SuperSport chief executive Gideon Khobane is tasked with navigating the sports broadcaster out of choppy waters during this sporting recession. Picture: Samuel Shivambu/BackpagePix

“We’ve opened SuperSport 1 to Compact subscribers and that’s where all our documentaries and archive content’s going to sit. We are also going to be introducing sports movies in the coming days. We are also doing live studio shows, trying to make something out of nothing basically, where everyday from 5pm to 9pm we’ll have a different theme, such as boxing, rugby and soccer.

“We have special guests analysing some special moments of that genre. And, of course, we are asking the Twitter community to tell us their favourite sports moments from any decade and we want to play those for them.

“The rest of the channels are themed into specific sporting codes, like SuperSport 5 is our golf channel and SuperSport 2 is our rugby and cricket channel, where you’ll find last year’s Rugby World Cup.”

Khobane’s had to “suffer” through Somizi Mhlongo and Mohale Motaung’s wedding on Showmax after ceding the remote control to his wife, pretty much like all husbands around the world.

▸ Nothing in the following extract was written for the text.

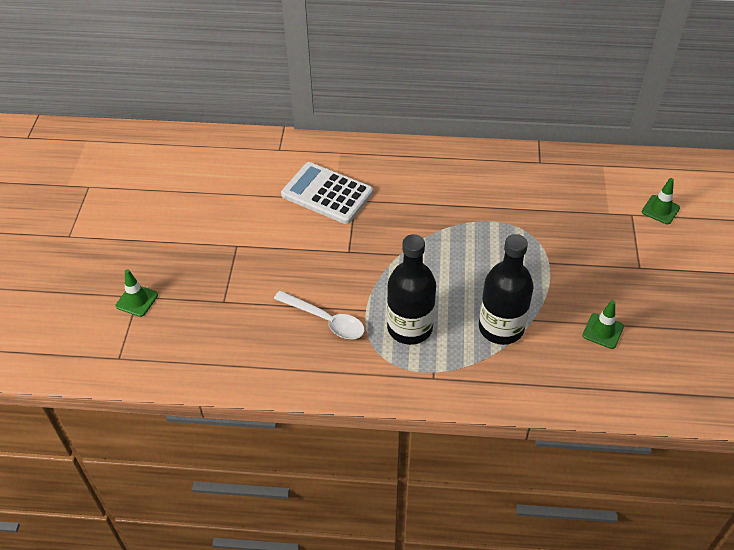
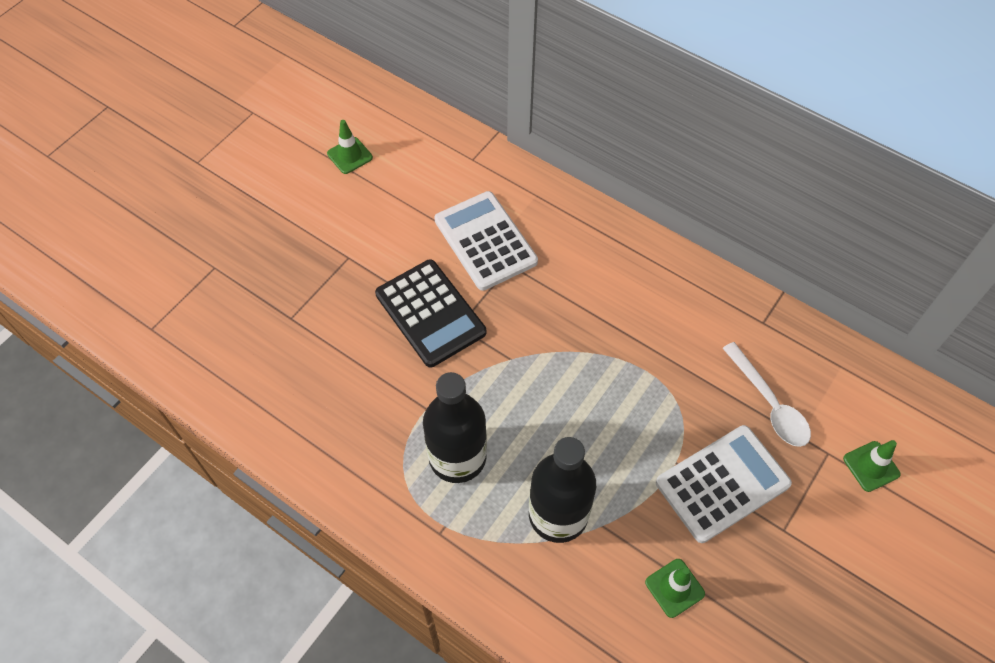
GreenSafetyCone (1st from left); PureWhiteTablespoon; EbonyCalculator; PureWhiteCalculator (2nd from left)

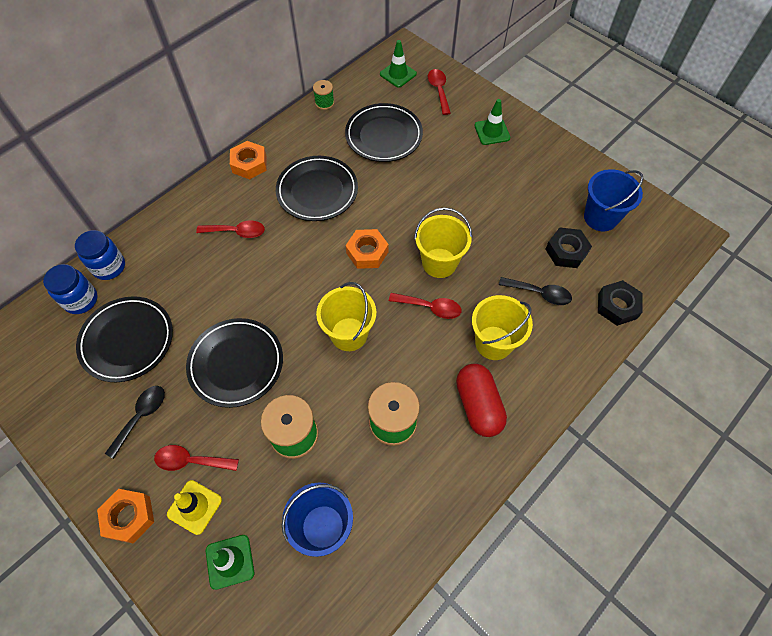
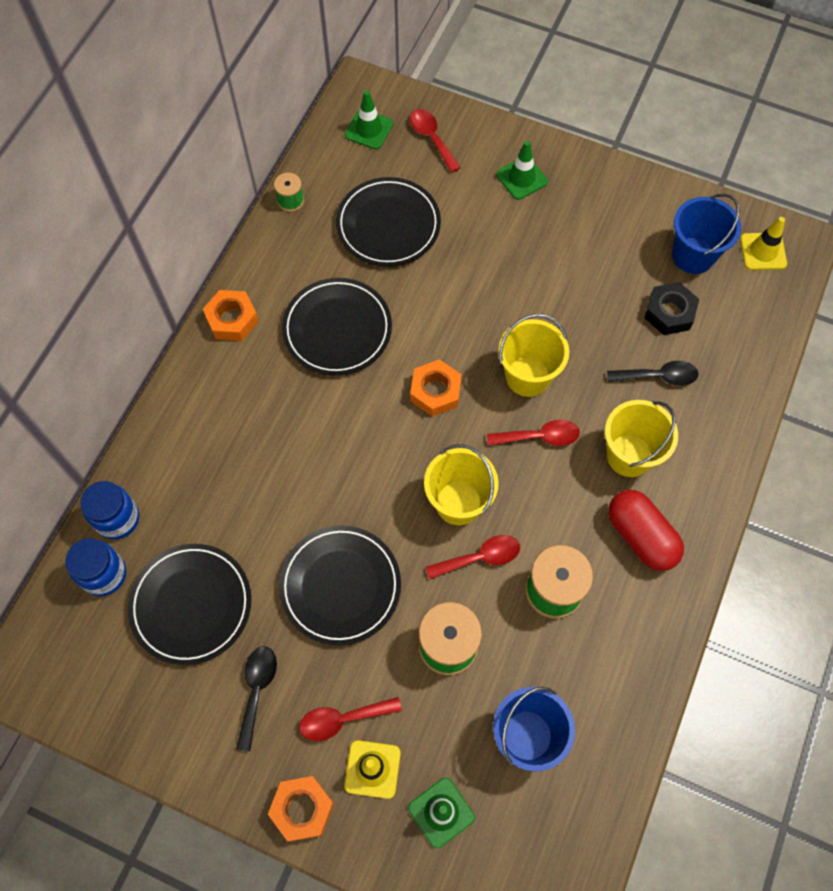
ScarletTablespoon (3rd from left); EbonyHexNut (2nd from left in the first image); GoldenSafetyCone (2nd from left)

Sports nuts could soon be engrossed in Darcey Silva and Tom Brooks’ love drama or the chronicles of Michael Ilesanmi and Angela Deem in the hit reality series 90 Day Fiance.

But if you use the emergency hashtag, #SSrelive, you could put your favourite sporting events on television for a bit of a reprieve.

“I love boxing as well and I really wanted Manny Pacquiao to fight Floyd Mayweather when he was at his peak,” Khobane added.

“When they eventually fought, I felt Pacquiao was on the downslope and that’s why Mayweather won.

“Whenever I’m feeling down or I’m sad, I watch last year’s Rugby World Cup final in Xhosa. Xhosa commentary has changed the enjoyment of rugby and taken it away from what’s happening on the field.”

Some critics on social media have slammed MultiChoice Group’s opening of SuperSport 1 to Compact subscribers now that there is no live sport, but Khobane reckons you will never please everybody at a time like this.

What could possibly assuage that apprehension is the fact that the subscription broadcaster is working on developing its own sporting documentaries in the same fashion as ESPN’s 30 for 30 series that is on their channels at the moment.

Top of the bill, of course, is the 2019 Springbok Rugby World Cup journey, which no South African can get enough of.

“We are working with SA Rugby to make a documentary on last year’s World Cup,” Khobane said.

“We shot a lot of stuff behind the scenes. We had a camera guy embedded with the team and we have all that footage from the first alignment camp.

“It’s in the works. We figured that the Boks were going to have one or two endings: winning the World Cup or coming close. Either way, it would have been an emotional story to tell.”